The Commerce Department’s investigation into expanding the tariffs will likely take almost a year to complete. A preliminary decision is expected in late August, with the final call to be made next January. According to President Biden’s team, Commerce is legally required to investigate Auxin Solar’s allegations..
No question, America needs a stronger domestic supply chain for clean-energy technologies and the raw materials needed to build them. There is considerable debate, however, about whether hiking tariffs on imported clean energy products will actually deliver the mining, processing and manufacturing infrastructure needed to achieve that outcome.
We also need to dramatically update antiquated 1930s trade laws that result in these kinds of actions, and leaders in the growing U.S. solar industry face the challenge of working with an increasingly diverse set of companies.
But no matter where you stand on clean energy tariffs, the immediate impact of the Commerce Department’s investigation is clear and indisputable: A massive contraction in U.S. solar construction right when power companies are planning to ramp up their use of solar energy.

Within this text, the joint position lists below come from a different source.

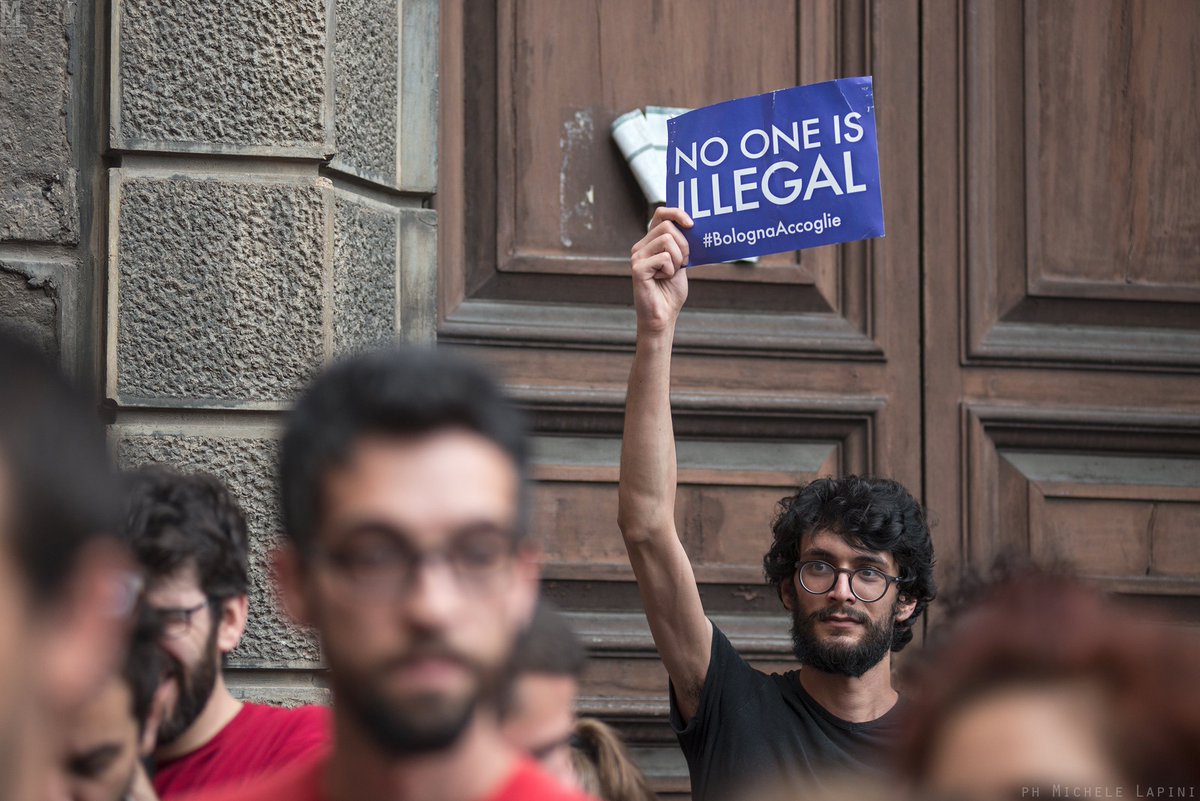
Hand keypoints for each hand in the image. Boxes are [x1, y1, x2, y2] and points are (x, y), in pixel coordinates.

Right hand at [630, 207, 692, 334]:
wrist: (663, 316)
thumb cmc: (671, 291)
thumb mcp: (681, 262)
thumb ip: (682, 244)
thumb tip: (693, 225)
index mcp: (650, 242)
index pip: (661, 214)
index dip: (677, 213)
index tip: (691, 224)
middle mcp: (640, 246)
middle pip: (668, 226)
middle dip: (684, 245)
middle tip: (682, 264)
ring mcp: (637, 256)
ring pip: (667, 241)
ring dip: (678, 259)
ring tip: (670, 273)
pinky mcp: (638, 268)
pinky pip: (664, 258)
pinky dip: (670, 270)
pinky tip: (662, 280)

Already, the solar industry has reported a 46% reduction in planned new construction between now and the end of 2023. With the threat of expanded tariffs looming, many solar developers don’t know how much their projects will cost and therefore can’t move ahead.
This is directly impacting Colorado’s largest utility company, Xcel Energy, as it prepares to shut down the last of its coal-fired power plants in our state by 2031.
“The uncertainty of the investigation and the adverse impact on potential tariffs has resulted in the cancellation or delay of certain domestic solar projects,” Xcel officials told investors and financial regulators in an April 28 filing.
Those tariffs could increase the price of solar panels between 50% and 250%, and as a result, a number of planned solar projects in Colorado are now at risk, Xcel warned.
“Some developers have indicated difficulty delivering the projects at the contract price and at the scheduled in-service date,” Xcel said. The utility is now working on “contingency plans” to find other sources of electricity if those projects don’t come through as planned.
Delayed or cancelled solar projects are the last thing Xcel needs right now. By 2030, the utility is counting on the construction of 5.6 gigawatts of new renewable energy and energy storage projects to be able to “exit coal” and slash its carbon emissions by 85%.
This is a massive undertaking. Supporters of the energy transition – in Washington D.C., in Colorado and elsewhere – should be finding ways to make it easier, not harder.
Good intentions don’t matter much when they slow down the transition to cheaper and cleaner energy sources instead of speeding it up.
Simon Lomax, of Arapahoe County, is editor-at-large for the Payne Institute for Public Policy at the Colorado School of Mines. Morgan Bazilian, of Golden, is director of the Payne Institute.